Blackstone executives said the fund has “virtually no ability to influence the trend of market rents” because it owns less than 1% of rental housing in the United States. Only 6% of its housing investments are in California and more than two-thirds of residential properties are designated as affordable housing where rents are set by the federal government.

But Kathryn Lybarger, president of UC’s largest union of employees, AFSCME Local 3299, told Regents that Blackstone was contributing to a housing crisis that had driven 70% of its members to live away from the campuses where they work and many students to sleep in their cars. . An estimated 417,000 California students lack a stable place to sleep, including 5% at UC, 10% at California State University, and 20% at California Community Colleges.

Lybarger, an advisory member of the investment committee, urged UC to be on the ‘right side of history’ by standing up against Blackstone like the university did against apartheid, Big Tobacco and fossil fuel companies .

“We believe UC has a moral obligation to chart a new course, not one that puts Blackstone shareholders first, but rather one that makes UC students and workers less likely to become homeless. shelter,” she said.

Dianne Klein, chief of staff at UC Investments, said the investment was a “fantastic deal” for the university and called the claim it was worsening the housing crisis “demonstrably false”.

“We believe the solution to the housing crisis is to build more housing,” Klein said.

Regent John A. Pérez said the various considerations were “hard questions to balance.” He said UC must be wary of the potentially negative consequences of investment decisions while protecting the financial interests of pension fund members. Without sufficient returns on investments, he said, they might have to increase their contributions to the pension fund, which would reduce the wage gains they might receive.

While defending Blackstone’s investment, Bachher also proposed that UC invest $2 billion directly in real estate near campuses so it can control the development of any potential housing for students, faculty and staff. , as well as laboratories, classrooms and other necessary facilities. Over the past nine years, Bachher’s team has purchased properties for UC near campuses in Berkeley, Santa Barbara, Santa Cruz and Los Angeles.

Bachher told the Regents that UC, as landlord, could choose to prioritize housing for students living in cars, for example, while also being careful to protect the interests of boarding members.
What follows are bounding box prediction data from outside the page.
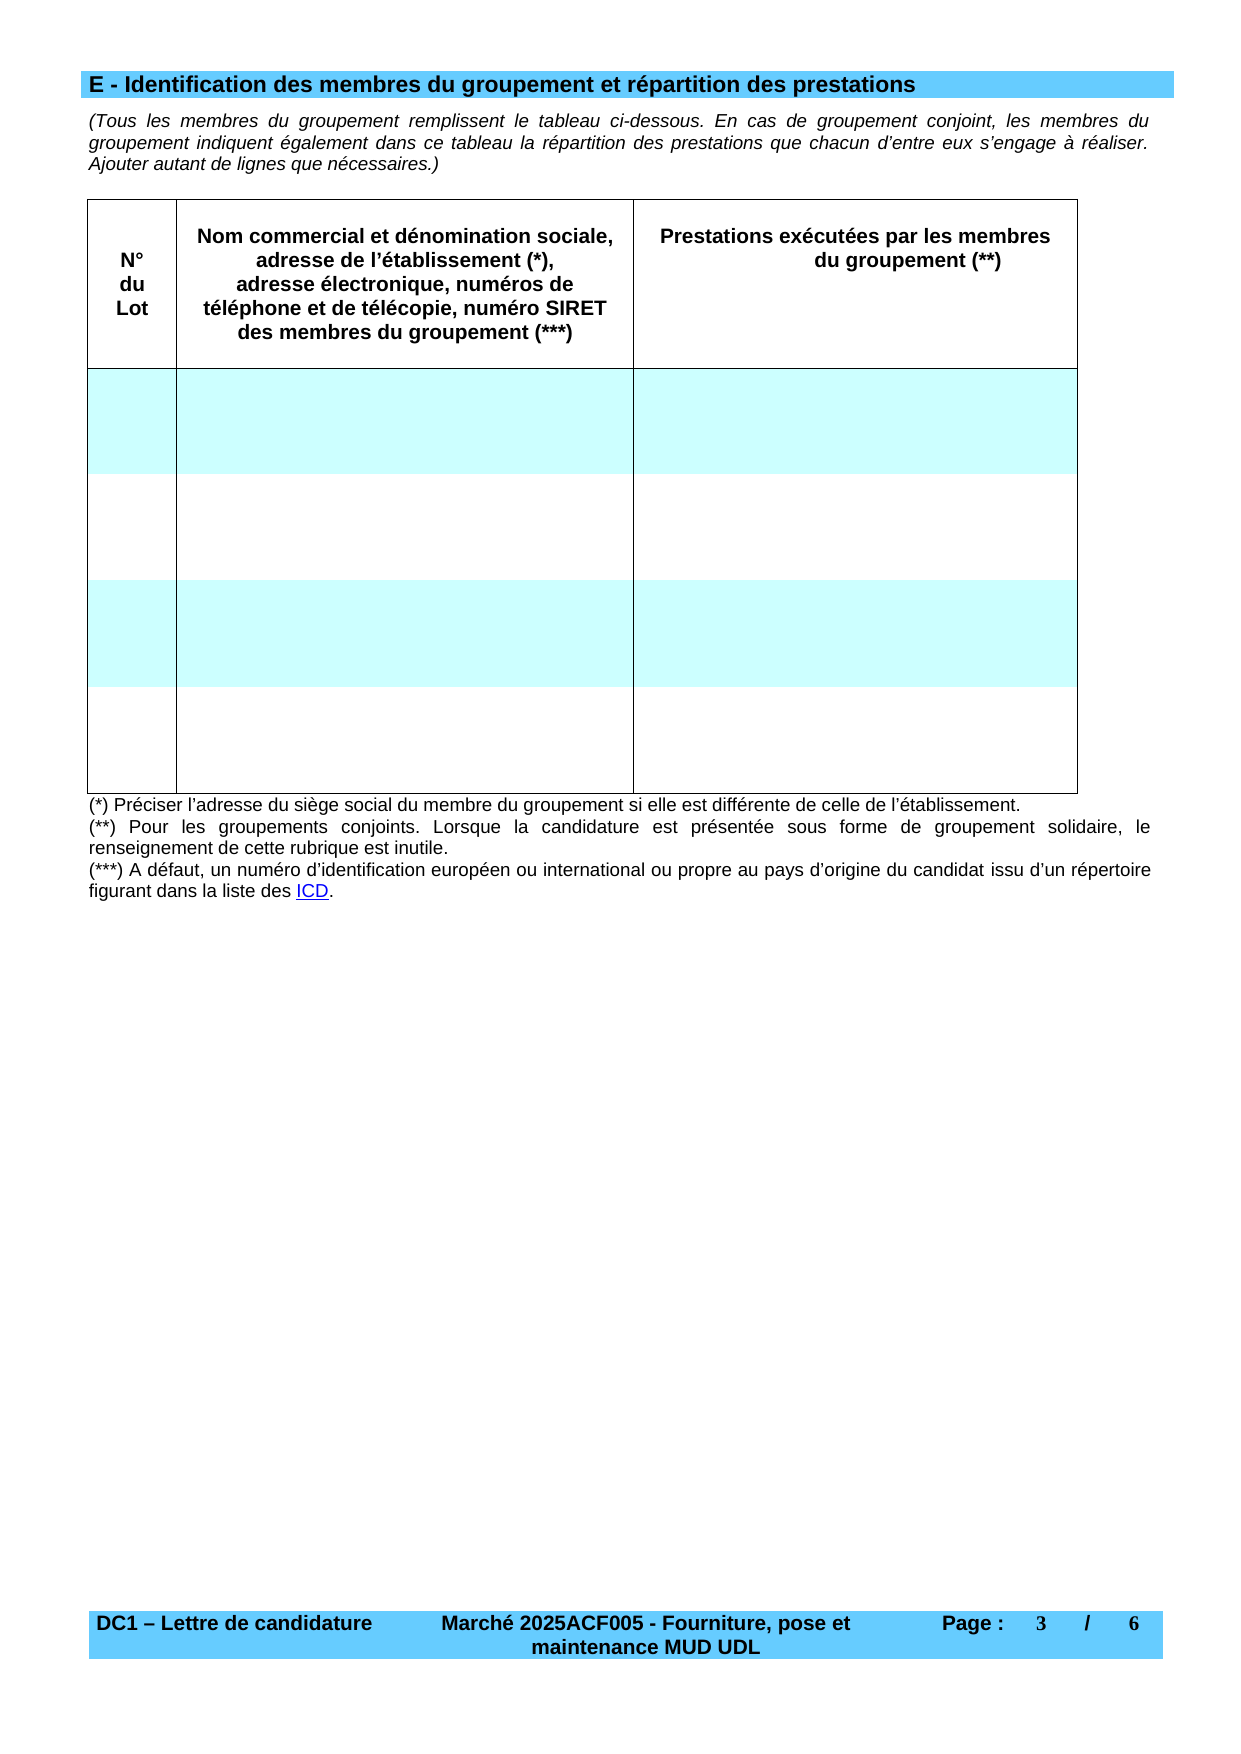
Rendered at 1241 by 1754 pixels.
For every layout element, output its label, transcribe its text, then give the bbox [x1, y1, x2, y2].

table_cell [88, 580, 176, 687]
text (Tous les membres du groupement remplissent le tableau ci-dessous. En cas de groupement conjoint, les membres du groupement indiquent également dans ce tableau la répartition des prestations que chacun d’entre eux s’engage à réaliser. Ajouter autant de lignes que nécessaires.) [89, 110, 1152, 175]
table_cell [177, 474, 633, 580]
table_cell [88, 474, 176, 580]
table_cell [177, 580, 633, 687]
table_header Prestations exécutées par les membres du groupement (**) [634, 200, 1077, 367]
table_header Nom commercial et dénomination sociale, adresse de l’établissement (*), adresse électronique, numéros de téléphone et de télécopie, numéro SIRET des membres du groupement (***) [177, 200, 633, 367]
table_header E - Identification des membres du groupement et répartition des prestations [81, 71, 1174, 98]
table_cell [88, 369, 176, 474]
table_cell [177, 369, 633, 474]
table_cell [634, 474, 1077, 580]
table_cell [88, 687, 176, 793]
text (***) A défaut, un numéro d’identification européen ou international ou propre au pays d’origine du candidat issu d’un répertoire figurant dans la liste des ICD. [89, 859, 1152, 902]
table_cell [634, 687, 1077, 793]
table_cell [634, 369, 1077, 474]
text (**) Pour les groupements conjoints. Lorsque la candidature est présentée sous forme de groupement solidaire, le renseignement de cette rubrique est inutile. [89, 816, 1152, 859]
text (*) Préciser l’adresse du siège social du membre du groupement si elle est différente de celle de l’établissement. [89, 794, 1152, 816]
table_cell [177, 687, 633, 793]
table_header N° du Lot [88, 200, 176, 367]
table_cell [634, 580, 1077, 687]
UC’s actions involving an investment, the Hilltop apartment complex in Santa Cruz, have drawn criticism from a former tenant who claimed the university offered to raise its rent last year by 60% after having only made “cosmetic” improvements. Andy Brown of UC Investments said the rent increase for this particular tenant was 8% and the average increase last year for all tenants, most of them UC students, was 4, 5%.

Bachher said UC will not increase Hilltop’s rents this year.